Queensland’s recent heavy rains and floods could delay the expansion of BG Group’s $18 billion Queensland Curtis LNG plant at Gladstone because the British gas giant has been unable to shore up gas reserves as quickly as it had hoped.
Speaking to investors in London on Tuesday night, chief executive Frank Chapman said BG was still targeting a mid-2012 sanction of a third LNG production train at Gladstone.
“The name of the game at the moment is the maturation of that reserves and resources base within that period,” Mr Chapman said.
“That has suffered some impact because of the flooding and the impact that’s had on access to drilling sites, but we’re still focused on moving some of that prospective resource into a more, higher confidence level to underpin a third train.”

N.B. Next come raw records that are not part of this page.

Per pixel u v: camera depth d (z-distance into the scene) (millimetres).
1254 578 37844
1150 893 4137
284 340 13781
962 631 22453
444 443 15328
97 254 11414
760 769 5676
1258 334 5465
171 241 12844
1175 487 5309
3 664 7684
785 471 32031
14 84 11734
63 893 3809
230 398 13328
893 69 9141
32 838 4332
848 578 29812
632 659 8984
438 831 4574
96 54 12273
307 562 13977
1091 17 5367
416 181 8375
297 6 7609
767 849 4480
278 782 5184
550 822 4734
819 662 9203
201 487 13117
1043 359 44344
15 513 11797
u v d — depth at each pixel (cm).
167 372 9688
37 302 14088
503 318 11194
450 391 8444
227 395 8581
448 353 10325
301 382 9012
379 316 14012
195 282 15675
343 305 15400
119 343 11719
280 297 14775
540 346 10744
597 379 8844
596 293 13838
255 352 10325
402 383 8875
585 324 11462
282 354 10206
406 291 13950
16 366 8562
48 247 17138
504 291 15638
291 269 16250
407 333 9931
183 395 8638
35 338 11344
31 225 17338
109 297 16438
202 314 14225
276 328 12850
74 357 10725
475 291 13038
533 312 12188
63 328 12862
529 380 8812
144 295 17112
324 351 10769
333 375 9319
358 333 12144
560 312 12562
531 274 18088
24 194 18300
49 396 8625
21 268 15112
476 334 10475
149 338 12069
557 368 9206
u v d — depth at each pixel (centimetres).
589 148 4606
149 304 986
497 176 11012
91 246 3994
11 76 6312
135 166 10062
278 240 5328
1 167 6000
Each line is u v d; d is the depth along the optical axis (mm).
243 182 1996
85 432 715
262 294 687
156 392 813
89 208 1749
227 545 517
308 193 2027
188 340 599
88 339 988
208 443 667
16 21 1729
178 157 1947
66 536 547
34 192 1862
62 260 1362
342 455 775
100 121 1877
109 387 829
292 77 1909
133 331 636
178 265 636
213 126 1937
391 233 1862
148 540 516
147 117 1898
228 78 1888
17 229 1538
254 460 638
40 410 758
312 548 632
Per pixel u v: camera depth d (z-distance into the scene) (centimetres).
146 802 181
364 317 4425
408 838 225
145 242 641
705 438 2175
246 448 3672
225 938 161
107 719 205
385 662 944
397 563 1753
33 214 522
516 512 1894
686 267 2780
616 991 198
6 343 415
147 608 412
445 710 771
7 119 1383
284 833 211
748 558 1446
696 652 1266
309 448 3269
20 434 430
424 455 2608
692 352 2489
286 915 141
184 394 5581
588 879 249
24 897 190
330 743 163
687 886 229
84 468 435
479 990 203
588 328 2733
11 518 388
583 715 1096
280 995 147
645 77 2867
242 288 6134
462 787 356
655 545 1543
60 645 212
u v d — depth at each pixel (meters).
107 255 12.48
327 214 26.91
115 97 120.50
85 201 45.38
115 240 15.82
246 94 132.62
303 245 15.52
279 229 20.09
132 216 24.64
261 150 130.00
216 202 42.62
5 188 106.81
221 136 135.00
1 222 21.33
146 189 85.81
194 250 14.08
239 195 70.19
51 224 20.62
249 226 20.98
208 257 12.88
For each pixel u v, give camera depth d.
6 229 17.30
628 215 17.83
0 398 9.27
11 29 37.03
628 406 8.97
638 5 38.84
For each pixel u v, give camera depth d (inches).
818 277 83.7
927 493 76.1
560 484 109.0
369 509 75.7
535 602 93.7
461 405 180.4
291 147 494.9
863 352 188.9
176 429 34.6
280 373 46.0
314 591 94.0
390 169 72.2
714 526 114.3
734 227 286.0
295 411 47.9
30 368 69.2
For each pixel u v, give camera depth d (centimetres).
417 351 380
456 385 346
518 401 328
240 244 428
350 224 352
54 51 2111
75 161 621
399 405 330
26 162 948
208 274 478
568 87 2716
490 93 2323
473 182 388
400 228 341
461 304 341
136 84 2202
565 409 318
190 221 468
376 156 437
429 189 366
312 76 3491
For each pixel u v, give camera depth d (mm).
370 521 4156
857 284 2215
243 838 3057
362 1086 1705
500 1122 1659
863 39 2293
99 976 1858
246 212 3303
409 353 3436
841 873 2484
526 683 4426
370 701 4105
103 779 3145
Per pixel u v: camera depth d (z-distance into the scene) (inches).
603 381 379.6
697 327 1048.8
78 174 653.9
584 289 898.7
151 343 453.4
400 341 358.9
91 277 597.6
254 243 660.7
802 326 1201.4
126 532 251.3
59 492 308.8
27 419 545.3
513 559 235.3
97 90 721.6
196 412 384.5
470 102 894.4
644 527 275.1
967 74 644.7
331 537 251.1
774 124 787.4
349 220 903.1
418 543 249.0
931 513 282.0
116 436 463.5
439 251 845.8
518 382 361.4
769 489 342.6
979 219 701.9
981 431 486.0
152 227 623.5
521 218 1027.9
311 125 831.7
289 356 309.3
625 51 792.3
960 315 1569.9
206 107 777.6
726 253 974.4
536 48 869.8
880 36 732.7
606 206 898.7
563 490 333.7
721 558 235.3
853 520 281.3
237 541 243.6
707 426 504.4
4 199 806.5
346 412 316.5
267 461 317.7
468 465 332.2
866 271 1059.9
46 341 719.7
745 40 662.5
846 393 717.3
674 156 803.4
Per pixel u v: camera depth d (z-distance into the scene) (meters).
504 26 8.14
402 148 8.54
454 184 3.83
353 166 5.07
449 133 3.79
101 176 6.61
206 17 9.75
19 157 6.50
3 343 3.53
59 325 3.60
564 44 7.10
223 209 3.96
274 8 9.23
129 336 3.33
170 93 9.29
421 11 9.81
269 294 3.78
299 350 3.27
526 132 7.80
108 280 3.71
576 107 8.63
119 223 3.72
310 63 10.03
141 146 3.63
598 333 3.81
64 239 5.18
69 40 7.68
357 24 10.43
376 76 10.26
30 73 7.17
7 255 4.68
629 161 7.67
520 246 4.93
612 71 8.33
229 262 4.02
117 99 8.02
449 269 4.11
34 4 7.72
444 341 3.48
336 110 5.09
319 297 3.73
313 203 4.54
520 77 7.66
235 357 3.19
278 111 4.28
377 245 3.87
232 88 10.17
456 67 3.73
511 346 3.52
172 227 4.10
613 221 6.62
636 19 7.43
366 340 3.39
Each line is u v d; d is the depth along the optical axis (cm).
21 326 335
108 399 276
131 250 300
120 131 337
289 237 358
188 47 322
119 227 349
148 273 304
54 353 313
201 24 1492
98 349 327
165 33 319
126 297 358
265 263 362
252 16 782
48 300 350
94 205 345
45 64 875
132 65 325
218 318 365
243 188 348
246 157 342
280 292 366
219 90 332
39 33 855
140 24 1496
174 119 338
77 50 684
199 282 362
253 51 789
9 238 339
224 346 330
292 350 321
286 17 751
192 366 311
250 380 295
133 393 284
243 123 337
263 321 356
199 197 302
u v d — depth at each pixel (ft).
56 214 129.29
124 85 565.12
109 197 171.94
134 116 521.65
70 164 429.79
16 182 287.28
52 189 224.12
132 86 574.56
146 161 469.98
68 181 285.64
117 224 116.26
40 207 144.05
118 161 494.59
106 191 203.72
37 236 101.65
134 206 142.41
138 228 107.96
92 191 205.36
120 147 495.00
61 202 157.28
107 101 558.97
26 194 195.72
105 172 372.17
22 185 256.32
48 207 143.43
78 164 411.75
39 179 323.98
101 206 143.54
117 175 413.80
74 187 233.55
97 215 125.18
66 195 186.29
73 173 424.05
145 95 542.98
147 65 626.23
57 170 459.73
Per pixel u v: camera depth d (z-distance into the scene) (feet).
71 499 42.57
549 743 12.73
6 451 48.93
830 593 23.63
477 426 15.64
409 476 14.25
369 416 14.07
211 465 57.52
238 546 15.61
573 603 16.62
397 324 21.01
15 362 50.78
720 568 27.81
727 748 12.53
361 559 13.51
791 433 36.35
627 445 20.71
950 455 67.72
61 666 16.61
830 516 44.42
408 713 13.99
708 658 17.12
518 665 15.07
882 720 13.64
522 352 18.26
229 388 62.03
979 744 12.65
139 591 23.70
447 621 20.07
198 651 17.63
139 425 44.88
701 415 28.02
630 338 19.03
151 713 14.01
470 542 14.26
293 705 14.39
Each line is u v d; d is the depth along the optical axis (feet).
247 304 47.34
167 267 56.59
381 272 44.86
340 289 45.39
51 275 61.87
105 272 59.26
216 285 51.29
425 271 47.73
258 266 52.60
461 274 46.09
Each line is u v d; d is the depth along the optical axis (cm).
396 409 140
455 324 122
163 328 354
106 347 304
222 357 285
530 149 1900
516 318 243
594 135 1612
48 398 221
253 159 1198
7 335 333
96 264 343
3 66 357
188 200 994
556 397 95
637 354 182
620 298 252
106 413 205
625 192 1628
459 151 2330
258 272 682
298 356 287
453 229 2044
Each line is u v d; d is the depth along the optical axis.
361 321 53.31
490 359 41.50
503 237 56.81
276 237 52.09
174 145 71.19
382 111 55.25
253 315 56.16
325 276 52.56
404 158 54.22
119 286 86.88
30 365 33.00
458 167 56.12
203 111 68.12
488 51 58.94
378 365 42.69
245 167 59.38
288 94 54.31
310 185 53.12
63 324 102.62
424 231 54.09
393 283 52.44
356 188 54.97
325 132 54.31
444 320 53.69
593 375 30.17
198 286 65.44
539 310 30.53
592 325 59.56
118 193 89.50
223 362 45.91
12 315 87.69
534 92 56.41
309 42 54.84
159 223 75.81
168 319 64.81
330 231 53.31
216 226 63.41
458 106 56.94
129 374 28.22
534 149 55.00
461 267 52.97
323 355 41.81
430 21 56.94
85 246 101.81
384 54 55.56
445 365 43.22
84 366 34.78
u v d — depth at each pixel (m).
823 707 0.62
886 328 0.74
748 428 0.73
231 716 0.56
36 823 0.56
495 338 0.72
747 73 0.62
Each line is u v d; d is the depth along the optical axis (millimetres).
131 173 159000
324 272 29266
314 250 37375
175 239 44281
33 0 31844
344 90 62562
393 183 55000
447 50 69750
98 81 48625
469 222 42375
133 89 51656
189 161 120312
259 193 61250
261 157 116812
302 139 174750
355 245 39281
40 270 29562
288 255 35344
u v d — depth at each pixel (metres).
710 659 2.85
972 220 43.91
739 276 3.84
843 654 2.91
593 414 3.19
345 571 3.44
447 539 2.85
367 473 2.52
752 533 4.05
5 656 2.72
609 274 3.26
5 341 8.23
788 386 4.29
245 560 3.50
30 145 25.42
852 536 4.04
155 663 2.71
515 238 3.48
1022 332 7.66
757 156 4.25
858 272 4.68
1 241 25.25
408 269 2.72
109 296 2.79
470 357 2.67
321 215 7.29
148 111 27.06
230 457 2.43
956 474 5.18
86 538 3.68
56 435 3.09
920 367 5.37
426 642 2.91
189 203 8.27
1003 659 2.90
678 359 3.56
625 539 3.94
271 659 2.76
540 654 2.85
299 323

Despite the rains, BG was still on track for first LNG exports from Gladstone in 2014, he said.
BG was the first of three big CSG-to-LNG proponents planning exports out of Gladstone from 2014.
Mr Chapman joined the chorus of voices touting stronger LNG demand because of the Japanese earthquake and subsequent Fukushima nuclear disaster.
He said the flow-on effect was likely to be long-term. “After (the) Three Mile Island (1979 nuclear accident) in the US, we saw lead times for nuclear projects going out to something like 12 or 13 years, and associated with that will be increased costs associated with more stringent regulatory safety requirements,” he said.
“All of this, I think will result in medium to long-term higher gas demand for power, and as a consequence, extra demand for LNG, and this is going to cause a further tightening of a market situation which we already regarded as quite tight.”